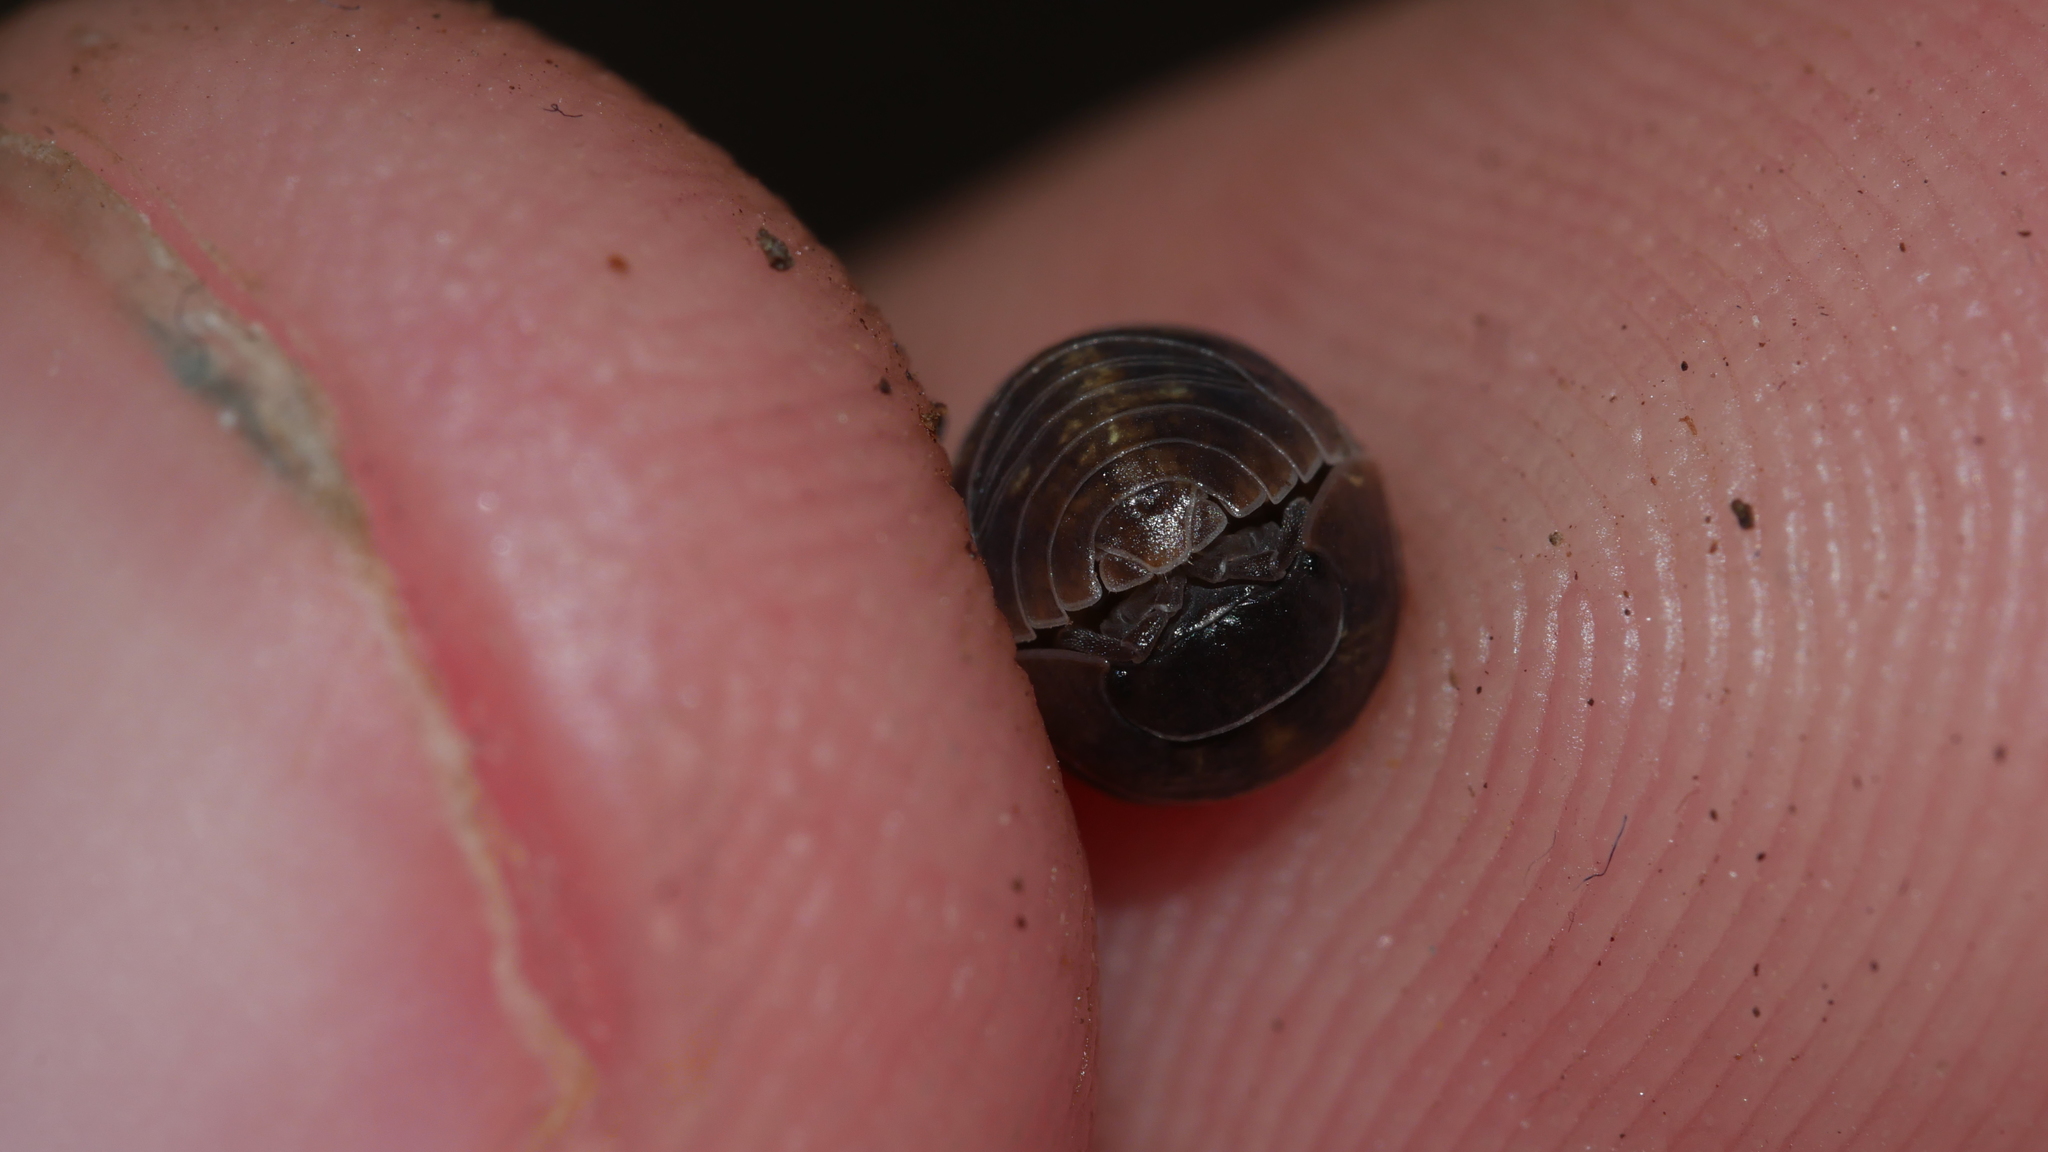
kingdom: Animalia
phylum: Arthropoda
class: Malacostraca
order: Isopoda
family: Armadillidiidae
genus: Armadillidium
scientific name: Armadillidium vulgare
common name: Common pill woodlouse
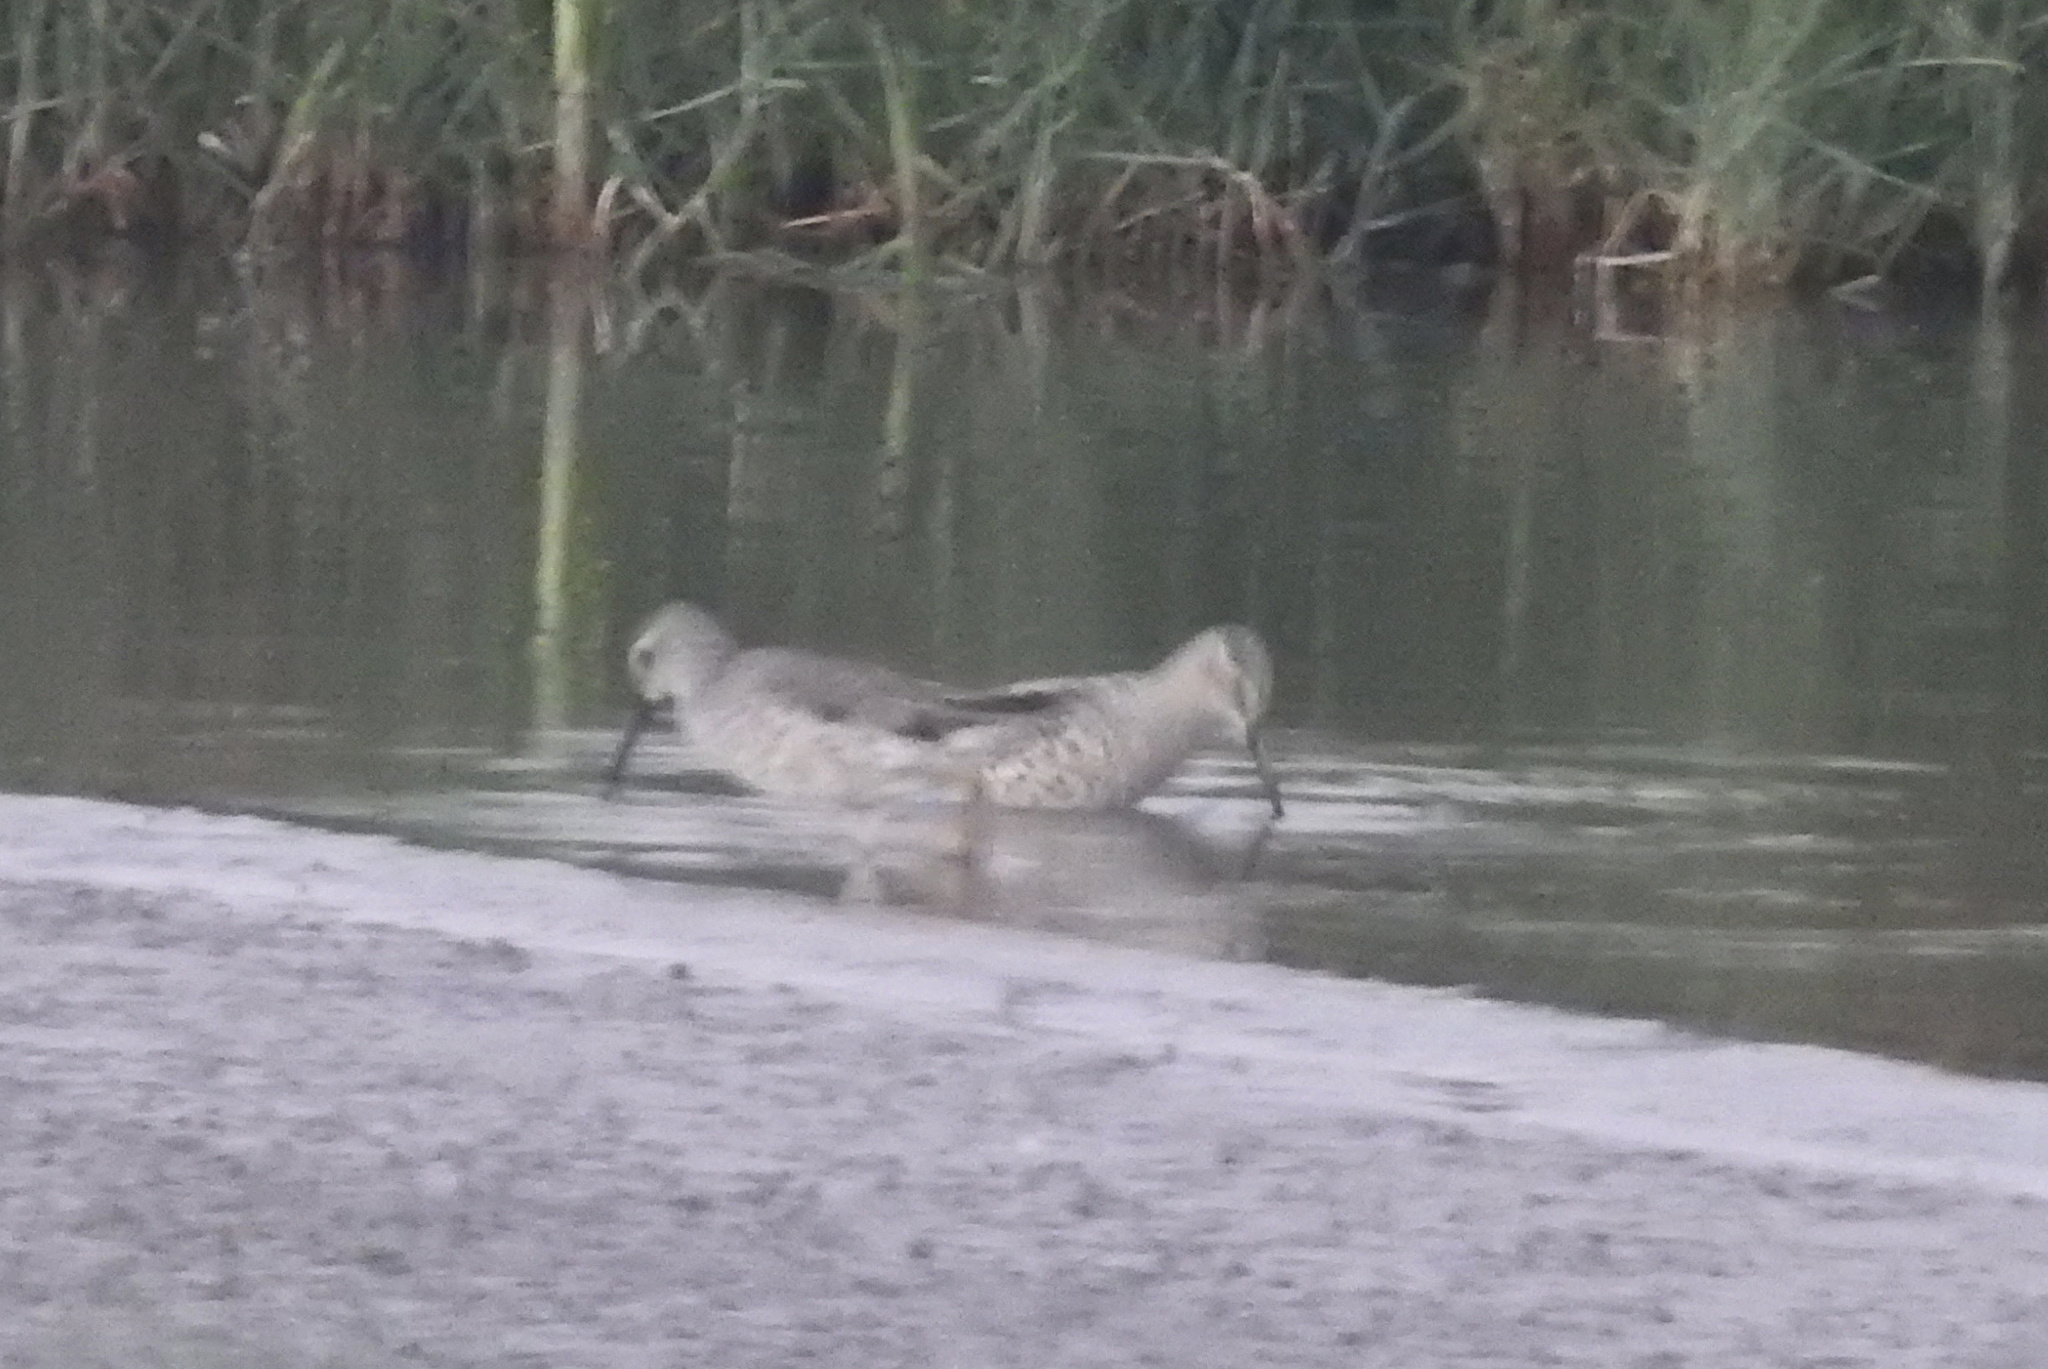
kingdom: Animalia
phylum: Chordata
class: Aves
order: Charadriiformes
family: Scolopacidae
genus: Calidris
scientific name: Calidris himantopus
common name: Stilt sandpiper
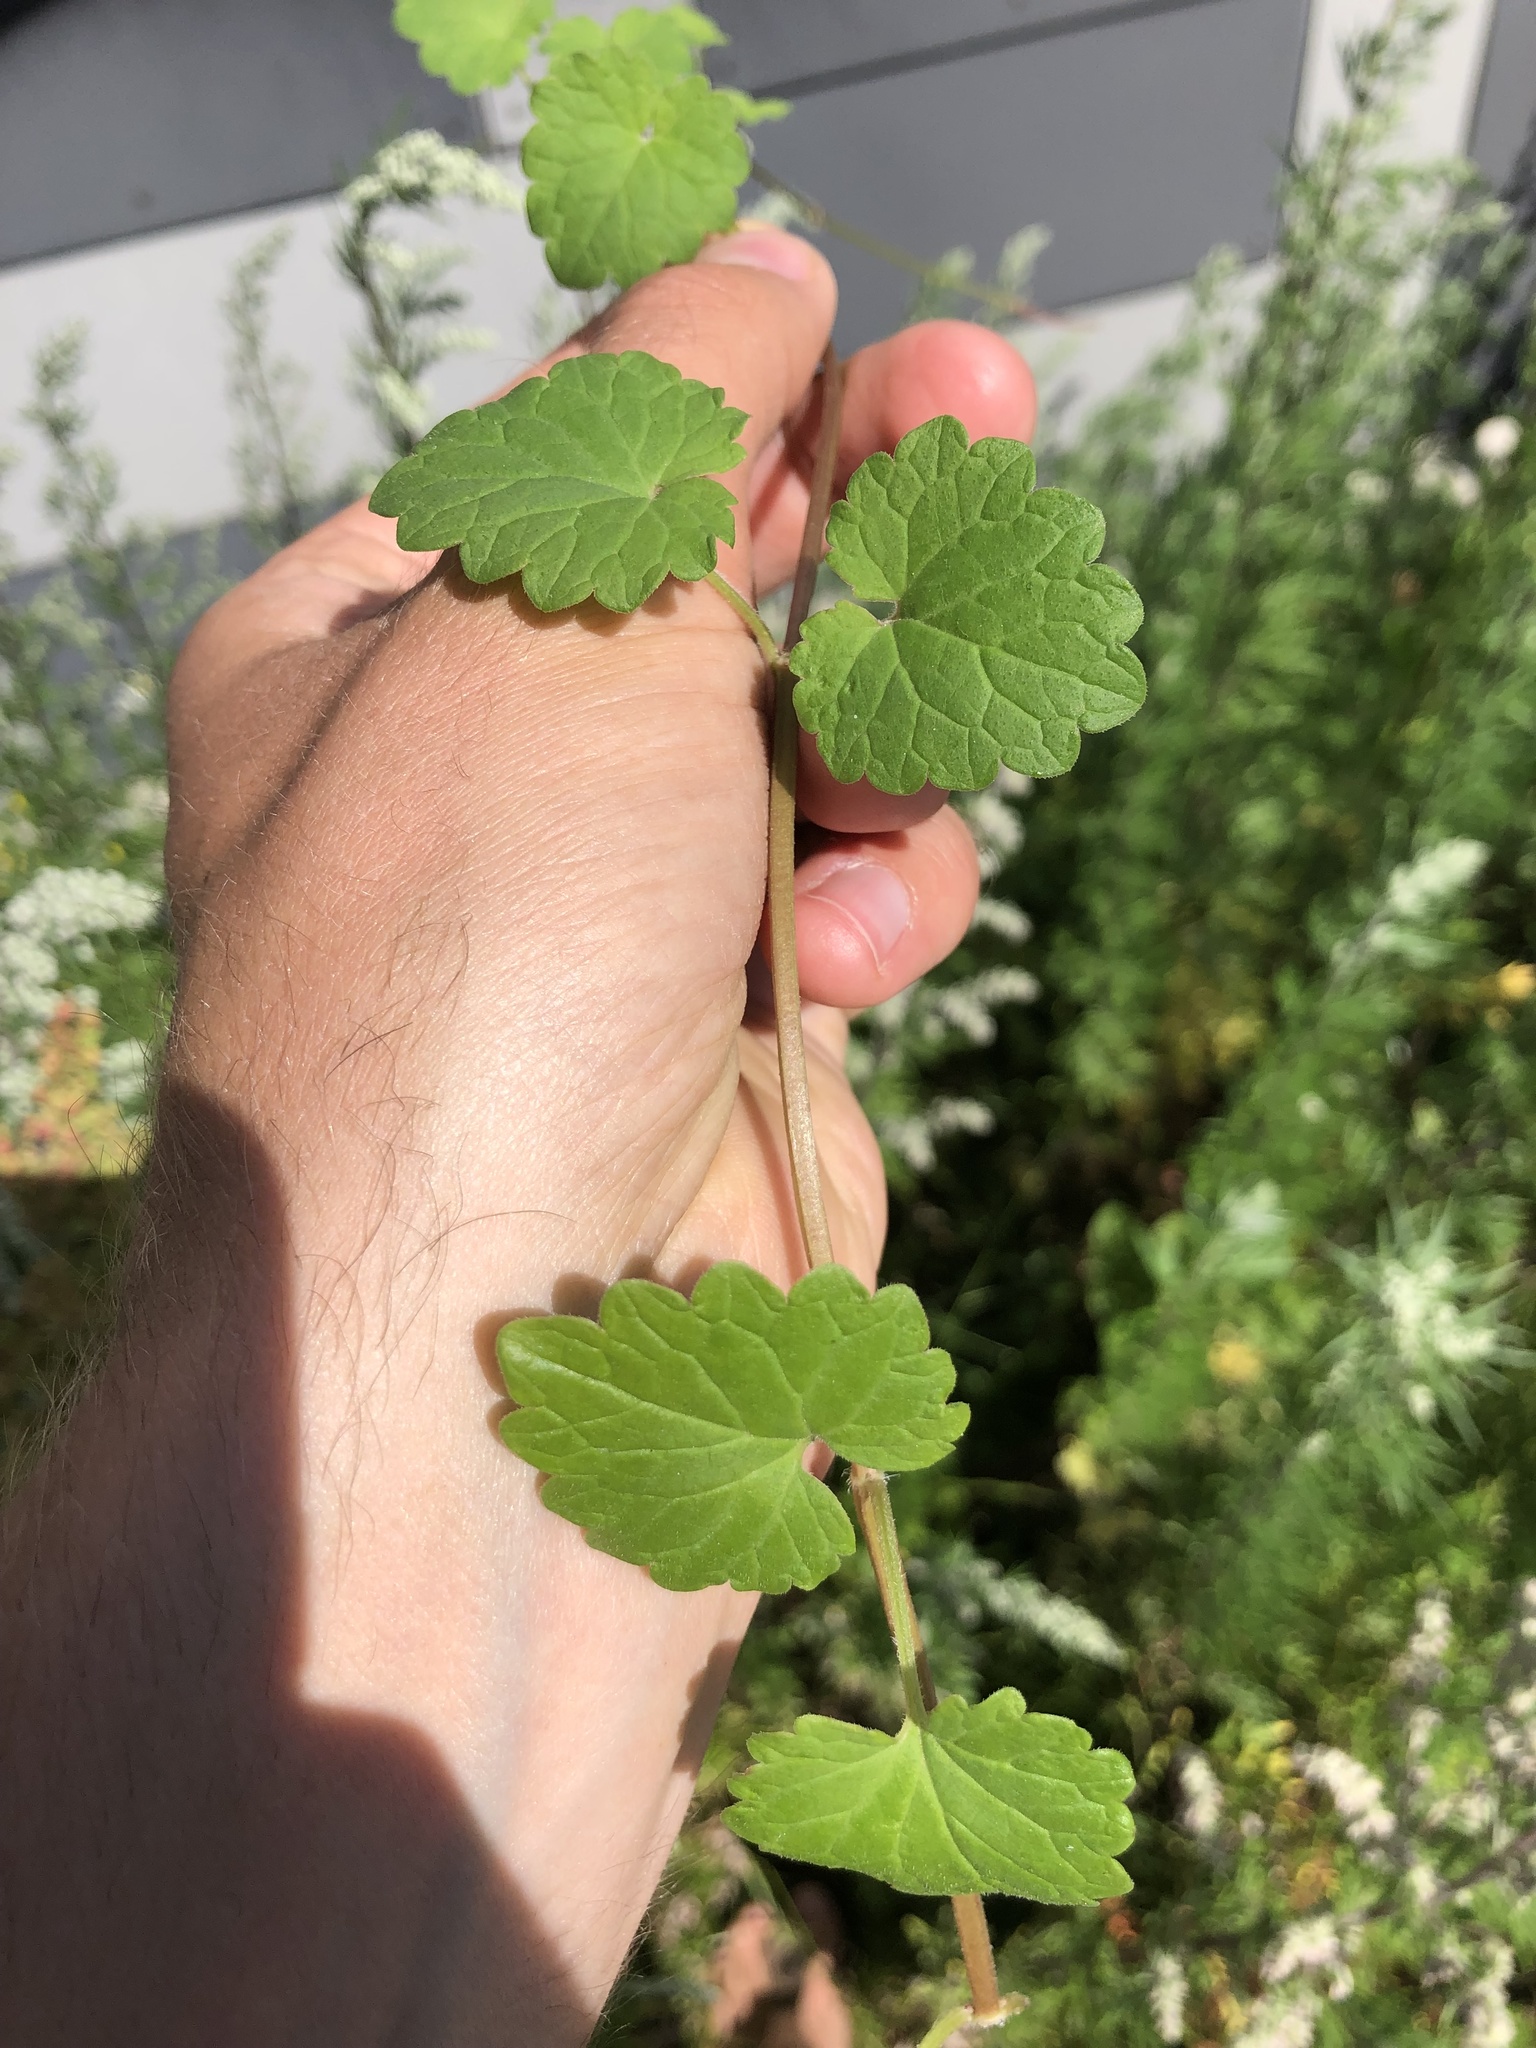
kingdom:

--

_What to work on_
Turn the lines of every item above into a Markdown table with the columns Row and Line, numbering each row and skipping any blank lines. Leave the picture lines out.

_The result_
| Row | Line |
|---|---|
| 1 | kingdom: Animalia |
| 2 | phylum: Arthropoda |
| 3 | class: Malacostraca |
| 4 | order: Isopoda |
| 5 | family: Armadillidiidae |
| 6 | genus: Armadillidium |
| 7 | scientific name: Armadillidium vulgare |
| 8 | common name: Common pill woodlouse |
| 9 | kingdom: Animalia |
| 10 | phylum: Chordata |
| 11 | class: Aves |
| 12 | order: Charadriiformes |
| 13 | family: Scolopacidae |
| 14 | genus: Calidris |
| 15 | scientific name: Calidris himantopus |
| 16 | common name: Stilt sandpiper |
| 17 | kingdom: |